Magnetic resonance Imaging (MRI), is something people with MS are very familiar with, it creates diagnostic pictures of the brain and spinal cord by using magnetic fields rather than x-ray beams.
MRI machines create large magnetic fields which then rapidly change causing specific atoms in the body to change their magnetic fields to match the extremely powerful magnetic fields in the MRI machine. These changes in the atom’s magnetic field are temporary, and depending on the chemical makeup of the tissue the atoms drop back to their natural state at different times. The MRI machine then detects these subtle changes and builds up an image of the body from billions of these minute changes and how long they last.
Typically, when a person with MS has an MRI, there are a range of pictures that are generated by using varying strengths and timings of the magnetic pulses. These are referred to as sequences. The different types of sequences capture different sorts of information, for example whether there is active lesions or older lesions with less inflammation. However, these sequences are not useful for picking up more detailed changes in myelin structure in the brain.
Now a team of Australian researchers led by Ms Sanuji Gajamange, a postgraduate scholar funded by MS Research Australia, and Dr Scott Kolbe have investigated a new technique which may help by detecting things previously missed by traditional MRI techniques, including more microscopic details.
In a relatively small study published in the journal NeuroImage: Clinical the researchers have imaged the optic nerve of 17 people with a history of optic neuritis (inflammation and myelindamage in the optic nerve) and 14 healthy individuals without optic neuritis (controls).
They used a new technique developed by Professor Alan Connelly from The Florey Institute of Neuroscience and Mental Health, Melbourne, to explore nerve fibres of the optic nerve in the people who had experienced optic neuritis. Their technique can detect the density of nerve fibres and the orientation of the fibres, whereas most common imaging focuses on the presence of ‘larger’ features, such as lesions and other structural changes.
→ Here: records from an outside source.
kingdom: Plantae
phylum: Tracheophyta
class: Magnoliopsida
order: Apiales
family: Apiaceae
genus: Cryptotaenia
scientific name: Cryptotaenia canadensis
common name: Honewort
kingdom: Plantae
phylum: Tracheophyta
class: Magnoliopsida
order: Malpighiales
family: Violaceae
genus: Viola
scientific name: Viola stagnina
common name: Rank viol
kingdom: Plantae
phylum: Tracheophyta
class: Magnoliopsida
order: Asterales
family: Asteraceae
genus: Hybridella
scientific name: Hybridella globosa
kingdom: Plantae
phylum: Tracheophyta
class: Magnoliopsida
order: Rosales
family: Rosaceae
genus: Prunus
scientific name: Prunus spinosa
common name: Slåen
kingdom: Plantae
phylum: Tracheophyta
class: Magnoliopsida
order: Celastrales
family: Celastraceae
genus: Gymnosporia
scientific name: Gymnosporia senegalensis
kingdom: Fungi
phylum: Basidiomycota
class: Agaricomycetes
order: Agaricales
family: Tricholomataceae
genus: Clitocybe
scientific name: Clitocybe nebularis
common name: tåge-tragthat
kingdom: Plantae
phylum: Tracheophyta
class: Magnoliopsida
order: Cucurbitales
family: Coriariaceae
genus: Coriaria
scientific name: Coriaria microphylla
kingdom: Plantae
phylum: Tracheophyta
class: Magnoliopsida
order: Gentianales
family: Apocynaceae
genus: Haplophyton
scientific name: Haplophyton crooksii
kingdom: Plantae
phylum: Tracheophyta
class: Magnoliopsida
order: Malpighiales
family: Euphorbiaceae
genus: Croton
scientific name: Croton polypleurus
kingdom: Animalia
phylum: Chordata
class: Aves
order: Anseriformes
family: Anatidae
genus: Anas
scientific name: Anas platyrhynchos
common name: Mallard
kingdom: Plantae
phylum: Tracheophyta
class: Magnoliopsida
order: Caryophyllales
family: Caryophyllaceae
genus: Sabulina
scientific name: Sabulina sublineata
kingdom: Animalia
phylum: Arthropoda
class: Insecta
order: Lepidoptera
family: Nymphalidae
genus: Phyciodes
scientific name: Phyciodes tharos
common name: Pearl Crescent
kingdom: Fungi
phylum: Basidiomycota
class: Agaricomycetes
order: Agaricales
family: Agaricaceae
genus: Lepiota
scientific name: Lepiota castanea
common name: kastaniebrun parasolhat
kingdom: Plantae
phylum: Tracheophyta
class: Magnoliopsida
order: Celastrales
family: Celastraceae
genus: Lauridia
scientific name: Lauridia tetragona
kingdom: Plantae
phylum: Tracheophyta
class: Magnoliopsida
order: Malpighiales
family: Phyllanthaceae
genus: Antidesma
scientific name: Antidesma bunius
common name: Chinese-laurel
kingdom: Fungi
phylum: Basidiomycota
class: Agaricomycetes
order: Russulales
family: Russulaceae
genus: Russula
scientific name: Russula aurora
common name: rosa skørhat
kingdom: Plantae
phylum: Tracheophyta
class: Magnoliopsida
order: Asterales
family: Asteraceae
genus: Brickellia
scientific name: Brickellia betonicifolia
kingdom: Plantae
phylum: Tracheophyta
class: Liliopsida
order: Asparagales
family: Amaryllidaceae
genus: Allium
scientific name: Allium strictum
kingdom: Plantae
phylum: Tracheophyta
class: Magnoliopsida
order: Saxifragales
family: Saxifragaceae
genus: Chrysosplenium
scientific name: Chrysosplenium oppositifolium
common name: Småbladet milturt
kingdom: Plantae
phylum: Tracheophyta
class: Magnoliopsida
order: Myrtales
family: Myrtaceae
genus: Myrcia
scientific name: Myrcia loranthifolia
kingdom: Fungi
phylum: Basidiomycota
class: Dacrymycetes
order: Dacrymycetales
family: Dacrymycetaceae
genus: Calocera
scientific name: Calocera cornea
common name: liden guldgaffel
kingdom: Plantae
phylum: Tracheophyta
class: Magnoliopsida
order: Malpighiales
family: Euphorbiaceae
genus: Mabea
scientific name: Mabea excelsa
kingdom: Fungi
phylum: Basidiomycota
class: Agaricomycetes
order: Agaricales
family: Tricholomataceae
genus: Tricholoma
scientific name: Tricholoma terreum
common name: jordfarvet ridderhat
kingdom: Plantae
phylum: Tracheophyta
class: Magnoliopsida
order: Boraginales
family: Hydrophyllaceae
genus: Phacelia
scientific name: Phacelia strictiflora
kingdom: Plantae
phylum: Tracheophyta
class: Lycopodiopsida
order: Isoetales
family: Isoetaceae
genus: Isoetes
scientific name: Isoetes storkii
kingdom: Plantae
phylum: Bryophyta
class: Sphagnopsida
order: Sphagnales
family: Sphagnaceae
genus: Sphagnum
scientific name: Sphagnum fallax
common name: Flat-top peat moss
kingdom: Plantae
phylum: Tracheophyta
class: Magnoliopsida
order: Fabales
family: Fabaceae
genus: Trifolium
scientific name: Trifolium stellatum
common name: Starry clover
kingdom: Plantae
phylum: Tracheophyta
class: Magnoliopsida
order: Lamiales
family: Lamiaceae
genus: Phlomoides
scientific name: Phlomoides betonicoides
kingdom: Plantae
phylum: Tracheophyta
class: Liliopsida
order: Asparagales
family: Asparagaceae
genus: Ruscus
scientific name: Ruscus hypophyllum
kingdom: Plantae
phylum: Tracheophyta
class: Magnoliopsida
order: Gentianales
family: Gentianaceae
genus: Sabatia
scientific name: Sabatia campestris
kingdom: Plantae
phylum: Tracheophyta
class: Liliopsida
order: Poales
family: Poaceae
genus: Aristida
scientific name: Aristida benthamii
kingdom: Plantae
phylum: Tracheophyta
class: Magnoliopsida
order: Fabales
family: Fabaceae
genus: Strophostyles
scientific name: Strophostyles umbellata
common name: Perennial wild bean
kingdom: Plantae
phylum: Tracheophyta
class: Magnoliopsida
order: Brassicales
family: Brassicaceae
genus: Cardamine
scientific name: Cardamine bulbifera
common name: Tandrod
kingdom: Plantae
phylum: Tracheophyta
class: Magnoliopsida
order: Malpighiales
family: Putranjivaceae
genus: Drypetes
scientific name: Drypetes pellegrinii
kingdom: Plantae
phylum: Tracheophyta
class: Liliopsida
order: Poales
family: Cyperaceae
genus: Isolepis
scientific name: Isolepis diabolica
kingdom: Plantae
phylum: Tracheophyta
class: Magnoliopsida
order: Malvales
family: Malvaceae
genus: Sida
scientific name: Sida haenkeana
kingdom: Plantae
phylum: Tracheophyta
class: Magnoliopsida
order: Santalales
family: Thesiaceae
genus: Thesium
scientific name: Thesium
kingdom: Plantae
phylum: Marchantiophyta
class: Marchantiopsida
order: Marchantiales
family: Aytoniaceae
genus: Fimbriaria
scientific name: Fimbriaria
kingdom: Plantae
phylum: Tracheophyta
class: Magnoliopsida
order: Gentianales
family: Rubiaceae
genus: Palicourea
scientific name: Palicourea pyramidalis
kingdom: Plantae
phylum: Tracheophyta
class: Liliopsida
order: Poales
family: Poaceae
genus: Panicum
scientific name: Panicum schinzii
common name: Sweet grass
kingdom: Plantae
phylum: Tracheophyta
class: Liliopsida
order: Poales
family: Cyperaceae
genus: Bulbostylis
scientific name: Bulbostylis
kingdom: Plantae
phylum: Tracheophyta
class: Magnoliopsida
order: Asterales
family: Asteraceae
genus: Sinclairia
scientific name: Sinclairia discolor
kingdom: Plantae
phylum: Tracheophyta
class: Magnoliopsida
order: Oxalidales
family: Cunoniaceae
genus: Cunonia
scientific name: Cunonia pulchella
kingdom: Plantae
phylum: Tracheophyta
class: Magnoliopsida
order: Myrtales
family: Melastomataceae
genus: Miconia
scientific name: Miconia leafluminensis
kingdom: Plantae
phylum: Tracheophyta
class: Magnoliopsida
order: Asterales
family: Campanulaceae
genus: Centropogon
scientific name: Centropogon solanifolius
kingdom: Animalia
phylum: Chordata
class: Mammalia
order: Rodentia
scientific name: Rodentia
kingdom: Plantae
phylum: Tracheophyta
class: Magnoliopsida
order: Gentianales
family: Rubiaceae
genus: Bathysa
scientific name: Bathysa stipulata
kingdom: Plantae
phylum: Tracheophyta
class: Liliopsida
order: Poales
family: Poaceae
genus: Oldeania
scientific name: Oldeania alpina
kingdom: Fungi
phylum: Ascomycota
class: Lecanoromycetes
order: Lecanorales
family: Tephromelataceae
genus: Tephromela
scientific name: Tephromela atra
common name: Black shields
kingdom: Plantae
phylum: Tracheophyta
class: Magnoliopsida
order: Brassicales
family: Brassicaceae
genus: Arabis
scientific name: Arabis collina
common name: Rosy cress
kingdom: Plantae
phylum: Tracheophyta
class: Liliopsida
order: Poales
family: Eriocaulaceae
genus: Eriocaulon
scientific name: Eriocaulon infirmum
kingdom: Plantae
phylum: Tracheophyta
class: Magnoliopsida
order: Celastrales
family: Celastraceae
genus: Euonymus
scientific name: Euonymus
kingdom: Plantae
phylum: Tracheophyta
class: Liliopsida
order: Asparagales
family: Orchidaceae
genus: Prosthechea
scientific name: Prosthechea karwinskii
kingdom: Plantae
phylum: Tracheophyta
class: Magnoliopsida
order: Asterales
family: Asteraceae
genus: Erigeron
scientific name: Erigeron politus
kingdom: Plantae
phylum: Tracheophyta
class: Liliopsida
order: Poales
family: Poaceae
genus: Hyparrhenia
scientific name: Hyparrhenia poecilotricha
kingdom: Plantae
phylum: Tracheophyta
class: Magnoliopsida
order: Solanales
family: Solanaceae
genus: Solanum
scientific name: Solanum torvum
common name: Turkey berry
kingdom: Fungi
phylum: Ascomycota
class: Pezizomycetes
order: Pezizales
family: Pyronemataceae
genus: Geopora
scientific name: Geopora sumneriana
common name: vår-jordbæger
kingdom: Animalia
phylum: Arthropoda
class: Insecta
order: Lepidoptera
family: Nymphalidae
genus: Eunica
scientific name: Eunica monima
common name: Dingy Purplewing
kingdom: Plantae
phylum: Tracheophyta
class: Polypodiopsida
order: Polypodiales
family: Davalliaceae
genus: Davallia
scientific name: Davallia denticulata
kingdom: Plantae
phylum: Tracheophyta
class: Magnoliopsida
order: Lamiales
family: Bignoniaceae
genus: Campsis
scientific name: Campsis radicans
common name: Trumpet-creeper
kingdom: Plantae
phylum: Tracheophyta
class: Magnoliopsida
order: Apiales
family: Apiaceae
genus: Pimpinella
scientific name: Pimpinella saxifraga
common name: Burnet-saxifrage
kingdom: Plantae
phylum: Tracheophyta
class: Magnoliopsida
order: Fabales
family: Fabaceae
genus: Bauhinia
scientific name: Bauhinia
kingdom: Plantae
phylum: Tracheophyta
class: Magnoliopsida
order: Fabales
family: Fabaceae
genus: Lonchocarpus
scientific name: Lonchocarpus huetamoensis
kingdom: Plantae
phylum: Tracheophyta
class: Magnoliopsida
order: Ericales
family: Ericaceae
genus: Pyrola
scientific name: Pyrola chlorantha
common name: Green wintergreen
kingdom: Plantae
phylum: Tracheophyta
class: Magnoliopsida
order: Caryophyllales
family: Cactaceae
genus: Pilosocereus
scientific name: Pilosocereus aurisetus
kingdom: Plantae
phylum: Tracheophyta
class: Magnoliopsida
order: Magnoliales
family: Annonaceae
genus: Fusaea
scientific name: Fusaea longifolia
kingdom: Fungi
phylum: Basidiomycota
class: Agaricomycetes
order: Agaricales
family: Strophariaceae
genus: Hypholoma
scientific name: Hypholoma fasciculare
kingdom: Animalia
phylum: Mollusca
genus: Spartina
This technique has been previously used to investigate changes in motor neurone disease, epilepsy and in brain development. It does not require new MRI equipment but is a new way to interpret some of the signals induced by the changes in magnetic fields of the atoms in the body.
Using their technique, they showed that those who had experienced acute optic neuritis had a reduced nerve fibre density in the pathways taking visual information from the eyes to the rest of the brain. Whilst this might appear to be obvious, all novel techniques require validation to confirm that they can detect known changes. In addition, given that this study was carried out on people with a relatively short history of disease and that they could detect differences suggests that this is a very sensitive technique which may be able to detect changes that occur before any clinical disability or clinical signs are obvious. It could also be used to measure myelin repair in clinical trials to test new myelin repair treatments – a much-needed missing element in MS research.
The team is hoping to expand this study and look for associations between the pathways of damaged nerve fibres and changes in other areas of the brain not necessarily directly associated with vision. Hopefully, techniques like this can help us detect disease activity early and monitor responses to treatment to help optimise treatment and prevent the accumulation of MS symptoms.